* _Work to complete_:
Retype every one of the rows below, character for character.

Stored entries
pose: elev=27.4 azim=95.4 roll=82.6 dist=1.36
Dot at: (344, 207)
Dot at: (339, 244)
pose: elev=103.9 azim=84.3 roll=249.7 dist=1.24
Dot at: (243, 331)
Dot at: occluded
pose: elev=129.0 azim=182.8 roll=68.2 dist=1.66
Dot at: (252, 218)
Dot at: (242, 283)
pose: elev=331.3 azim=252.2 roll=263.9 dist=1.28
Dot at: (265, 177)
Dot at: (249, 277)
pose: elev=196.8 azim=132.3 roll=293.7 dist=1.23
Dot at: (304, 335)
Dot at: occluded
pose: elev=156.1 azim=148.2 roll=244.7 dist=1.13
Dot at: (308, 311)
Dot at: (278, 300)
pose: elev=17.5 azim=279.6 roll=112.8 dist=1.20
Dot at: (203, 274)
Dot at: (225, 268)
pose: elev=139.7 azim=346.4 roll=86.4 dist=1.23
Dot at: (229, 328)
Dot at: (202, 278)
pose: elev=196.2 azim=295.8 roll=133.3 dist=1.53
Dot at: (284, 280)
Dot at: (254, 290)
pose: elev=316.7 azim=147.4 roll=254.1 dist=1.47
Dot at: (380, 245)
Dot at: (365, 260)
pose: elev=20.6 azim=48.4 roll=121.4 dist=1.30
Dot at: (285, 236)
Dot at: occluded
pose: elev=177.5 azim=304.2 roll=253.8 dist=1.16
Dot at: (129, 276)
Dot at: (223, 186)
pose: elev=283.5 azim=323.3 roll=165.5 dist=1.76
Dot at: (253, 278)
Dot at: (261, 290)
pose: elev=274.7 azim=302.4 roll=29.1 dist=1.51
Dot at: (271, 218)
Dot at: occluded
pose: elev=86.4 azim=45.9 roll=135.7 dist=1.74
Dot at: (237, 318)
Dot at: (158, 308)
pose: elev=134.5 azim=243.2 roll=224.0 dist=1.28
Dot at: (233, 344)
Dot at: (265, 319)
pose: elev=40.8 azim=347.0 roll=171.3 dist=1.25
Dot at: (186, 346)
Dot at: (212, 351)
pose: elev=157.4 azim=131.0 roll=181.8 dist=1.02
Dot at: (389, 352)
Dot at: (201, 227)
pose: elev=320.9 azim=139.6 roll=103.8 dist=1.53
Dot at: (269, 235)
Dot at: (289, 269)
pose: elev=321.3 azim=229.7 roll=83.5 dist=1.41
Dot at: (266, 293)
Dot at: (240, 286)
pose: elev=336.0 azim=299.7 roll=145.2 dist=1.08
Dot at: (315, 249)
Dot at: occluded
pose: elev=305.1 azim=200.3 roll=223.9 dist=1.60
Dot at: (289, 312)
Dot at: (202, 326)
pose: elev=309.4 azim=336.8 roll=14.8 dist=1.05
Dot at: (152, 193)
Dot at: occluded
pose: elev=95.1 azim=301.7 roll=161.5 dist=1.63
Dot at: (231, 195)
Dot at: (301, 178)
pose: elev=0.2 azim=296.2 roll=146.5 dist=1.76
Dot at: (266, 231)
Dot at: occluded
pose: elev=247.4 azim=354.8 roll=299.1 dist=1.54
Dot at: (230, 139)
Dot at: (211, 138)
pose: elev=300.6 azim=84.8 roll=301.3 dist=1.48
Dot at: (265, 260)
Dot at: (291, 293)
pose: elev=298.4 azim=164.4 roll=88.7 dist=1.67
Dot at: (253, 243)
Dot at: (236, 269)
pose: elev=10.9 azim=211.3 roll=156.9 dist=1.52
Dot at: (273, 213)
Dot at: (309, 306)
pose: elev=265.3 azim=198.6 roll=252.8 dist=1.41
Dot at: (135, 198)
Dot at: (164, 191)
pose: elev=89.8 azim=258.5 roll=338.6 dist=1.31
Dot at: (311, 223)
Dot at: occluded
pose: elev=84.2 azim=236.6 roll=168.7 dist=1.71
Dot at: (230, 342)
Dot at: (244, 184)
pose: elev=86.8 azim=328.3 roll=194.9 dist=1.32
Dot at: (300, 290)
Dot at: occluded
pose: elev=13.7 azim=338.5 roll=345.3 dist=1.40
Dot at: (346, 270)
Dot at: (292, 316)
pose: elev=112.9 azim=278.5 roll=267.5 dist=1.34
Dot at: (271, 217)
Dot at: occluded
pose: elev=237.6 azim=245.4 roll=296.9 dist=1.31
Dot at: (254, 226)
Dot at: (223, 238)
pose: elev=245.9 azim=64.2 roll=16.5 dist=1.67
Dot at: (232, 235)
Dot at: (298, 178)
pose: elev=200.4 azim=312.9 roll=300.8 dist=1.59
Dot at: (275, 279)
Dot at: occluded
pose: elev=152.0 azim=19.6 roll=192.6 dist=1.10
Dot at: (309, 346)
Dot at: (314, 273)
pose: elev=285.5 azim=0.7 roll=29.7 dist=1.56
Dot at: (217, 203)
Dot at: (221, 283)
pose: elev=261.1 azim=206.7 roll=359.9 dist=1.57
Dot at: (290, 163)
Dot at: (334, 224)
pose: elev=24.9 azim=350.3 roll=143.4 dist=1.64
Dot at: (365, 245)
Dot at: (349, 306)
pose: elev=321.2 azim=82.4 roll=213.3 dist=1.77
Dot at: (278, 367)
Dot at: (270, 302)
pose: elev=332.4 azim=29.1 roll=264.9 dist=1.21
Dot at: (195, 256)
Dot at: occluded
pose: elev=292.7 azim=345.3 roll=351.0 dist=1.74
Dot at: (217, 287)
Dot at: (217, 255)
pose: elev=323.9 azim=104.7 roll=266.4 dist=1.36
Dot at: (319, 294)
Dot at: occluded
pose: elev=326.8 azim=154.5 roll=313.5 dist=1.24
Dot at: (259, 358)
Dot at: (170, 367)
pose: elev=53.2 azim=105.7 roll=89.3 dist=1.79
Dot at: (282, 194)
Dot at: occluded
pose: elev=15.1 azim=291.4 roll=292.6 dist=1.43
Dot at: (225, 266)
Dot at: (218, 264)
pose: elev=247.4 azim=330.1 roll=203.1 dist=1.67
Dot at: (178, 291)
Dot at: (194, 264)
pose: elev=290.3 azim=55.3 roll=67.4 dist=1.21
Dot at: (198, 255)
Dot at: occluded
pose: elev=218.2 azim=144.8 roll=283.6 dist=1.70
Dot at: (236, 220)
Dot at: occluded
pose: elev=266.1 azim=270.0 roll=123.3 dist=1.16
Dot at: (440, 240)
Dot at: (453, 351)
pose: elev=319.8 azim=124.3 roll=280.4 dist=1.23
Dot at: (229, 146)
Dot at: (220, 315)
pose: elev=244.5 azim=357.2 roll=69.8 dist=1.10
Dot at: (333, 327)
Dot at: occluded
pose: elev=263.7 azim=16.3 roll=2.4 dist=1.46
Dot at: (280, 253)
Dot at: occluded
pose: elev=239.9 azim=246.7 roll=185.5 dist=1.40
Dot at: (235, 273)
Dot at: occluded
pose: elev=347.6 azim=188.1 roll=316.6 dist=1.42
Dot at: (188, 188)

* _The completed task_:
pose: elev=27.4 azim=95.4 roll=82.6 dist=1.36
Dot at: (344, 207)
Dot at: (339, 244)
pose: elev=103.9 azim=84.3 roll=249.7 dist=1.24
Dot at: (243, 331)
Dot at: occluded
pose: elev=129.0 azim=182.8 roll=68.2 dist=1.66
Dot at: (252, 218)
Dot at: (242, 283)
pose: elev=331.3 azim=252.2 roll=263.9 dist=1.28
Dot at: (265, 177)
Dot at: (249, 277)
pose: elev=196.8 azim=132.3 roll=293.7 dist=1.23
Dot at: (304, 335)
Dot at: occluded
pose: elev=156.1 azim=148.2 roll=244.7 dist=1.13
Dot at: (308, 311)
Dot at: (278, 300)
pose: elev=17.5 azim=279.6 roll=112.8 dist=1.20
Dot at: (203, 274)
Dot at: (225, 268)
pose: elev=139.7 azim=346.4 roll=86.4 dist=1.23
Dot at: (229, 328)
Dot at: (202, 278)
pose: elev=196.2 azim=295.8 roll=133.3 dist=1.53
Dot at: (284, 280)
Dot at: (254, 290)
pose: elev=316.7 azim=147.4 roll=254.1 dist=1.47
Dot at: (380, 245)
Dot at: (365, 260)
pose: elev=20.6 azim=48.4 roll=121.4 dist=1.30
Dot at: (285, 236)
Dot at: occluded
pose: elev=177.5 azim=304.2 roll=253.8 dist=1.16
Dot at: (129, 276)
Dot at: (223, 186)
pose: elev=283.5 azim=323.3 roll=165.5 dist=1.76
Dot at: (253, 278)
Dot at: (261, 290)
pose: elev=274.7 azim=302.4 roll=29.1 dist=1.51
Dot at: (271, 218)
Dot at: occluded
pose: elev=86.4 azim=45.9 roll=135.7 dist=1.74
Dot at: (237, 318)
Dot at: (158, 308)
pose: elev=134.5 azim=243.2 roll=224.0 dist=1.28
Dot at: (233, 344)
Dot at: (265, 319)
pose: elev=40.8 azim=347.0 roll=171.3 dist=1.25
Dot at: (186, 346)
Dot at: (212, 351)
pose: elev=157.4 azim=131.0 roll=181.8 dist=1.02
Dot at: (389, 352)
Dot at: (201, 227)
pose: elev=320.9 azim=139.6 roll=103.8 dist=1.53
Dot at: (269, 235)
Dot at: (289, 269)
pose: elev=321.3 azim=229.7 roll=83.5 dist=1.41
Dot at: (266, 293)
Dot at: (240, 286)
pose: elev=336.0 azim=299.7 roll=145.2 dist=1.08
Dot at: (315, 249)
Dot at: occluded
pose: elev=305.1 azim=200.3 roll=223.9 dist=1.60
Dot at: (289, 312)
Dot at: (202, 326)
pose: elev=309.4 azim=336.8 roll=14.8 dist=1.05
Dot at: (152, 193)
Dot at: occluded
pose: elev=95.1 azim=301.7 roll=161.5 dist=1.63
Dot at: (231, 195)
Dot at: (301, 178)
pose: elev=0.2 azim=296.2 roll=146.5 dist=1.76
Dot at: (266, 231)
Dot at: occluded
pose: elev=247.4 azim=354.8 roll=299.1 dist=1.54
Dot at: (230, 139)
Dot at: (211, 138)
pose: elev=300.6 azim=84.8 roll=301.3 dist=1.48
Dot at: (265, 260)
Dot at: (291, 293)
pose: elev=298.4 azim=164.4 roll=88.7 dist=1.67
Dot at: (253, 243)
Dot at: (236, 269)
pose: elev=10.9 azim=211.3 roll=156.9 dist=1.52
Dot at: (273, 213)
Dot at: (309, 306)
pose: elev=265.3 azim=198.6 roll=252.8 dist=1.41
Dot at: (135, 198)
Dot at: (164, 191)
pose: elev=89.8 azim=258.5 roll=338.6 dist=1.31
Dot at: (311, 223)
Dot at: occluded
pose: elev=84.2 azim=236.6 roll=168.7 dist=1.71
Dot at: (230, 342)
Dot at: (244, 184)
pose: elev=86.8 azim=328.3 roll=194.9 dist=1.32
Dot at: (300, 290)
Dot at: occluded
pose: elev=13.7 azim=338.5 roll=345.3 dist=1.40
Dot at: (346, 270)
Dot at: (292, 316)
pose: elev=112.9 azim=278.5 roll=267.5 dist=1.34
Dot at: (271, 217)
Dot at: occluded
pose: elev=237.6 azim=245.4 roll=296.9 dist=1.31
Dot at: (254, 226)
Dot at: (223, 238)
pose: elev=245.9 azim=64.2 roll=16.5 dist=1.67
Dot at: (232, 235)
Dot at: (298, 178)
pose: elev=200.4 azim=312.9 roll=300.8 dist=1.59
Dot at: (275, 279)
Dot at: occluded
pose: elev=152.0 azim=19.6 roll=192.6 dist=1.10
Dot at: (309, 346)
Dot at: (314, 273)
pose: elev=285.5 azim=0.7 roll=29.7 dist=1.56
Dot at: (217, 203)
Dot at: (221, 283)
pose: elev=261.1 azim=206.7 roll=359.9 dist=1.57
Dot at: (290, 163)
Dot at: (334, 224)
pose: elev=24.9 azim=350.3 roll=143.4 dist=1.64
Dot at: (365, 245)
Dot at: (349, 306)
pose: elev=321.2 azim=82.4 roll=213.3 dist=1.77
Dot at: (278, 367)
Dot at: (270, 302)
pose: elev=332.4 azim=29.1 roll=264.9 dist=1.21
Dot at: (195, 256)
Dot at: occluded
pose: elev=292.7 azim=345.3 roll=351.0 dist=1.74
Dot at: (217, 287)
Dot at: (217, 255)
pose: elev=323.9 azim=104.7 roll=266.4 dist=1.36
Dot at: (319, 294)
Dot at: occluded
pose: elev=326.8 azim=154.5 roll=313.5 dist=1.24
Dot at: (259, 358)
Dot at: (170, 367)
pose: elev=53.2 azim=105.7 roll=89.3 dist=1.79
Dot at: (282, 194)
Dot at: occluded
pose: elev=15.1 azim=291.4 roll=292.6 dist=1.43
Dot at: (225, 266)
Dot at: (218, 264)
pose: elev=247.4 azim=330.1 roll=203.1 dist=1.67
Dot at: (178, 291)
Dot at: (194, 264)
pose: elev=290.3 azim=55.3 roll=67.4 dist=1.21
Dot at: (198, 255)
Dot at: occluded
pose: elev=218.2 azim=144.8 roll=283.6 dist=1.70
Dot at: (236, 220)
Dot at: occluded
pose: elev=266.1 azim=270.0 roll=123.3 dist=1.16
Dot at: (440, 240)
Dot at: (453, 351)
pose: elev=319.8 azim=124.3 roll=280.4 dist=1.23
Dot at: (229, 146)
Dot at: (220, 315)
pose: elev=244.5 azim=357.2 roll=69.8 dist=1.10
Dot at: (333, 327)
Dot at: occluded
pose: elev=263.7 azim=16.3 roll=2.4 dist=1.46
Dot at: (280, 253)
Dot at: occluded
pose: elev=239.9 azim=246.7 roll=185.5 dist=1.40
Dot at: (235, 273)
Dot at: occluded
pose: elev=347.6 azim=188.1 roll=316.6 dist=1.42
Dot at: (188, 188)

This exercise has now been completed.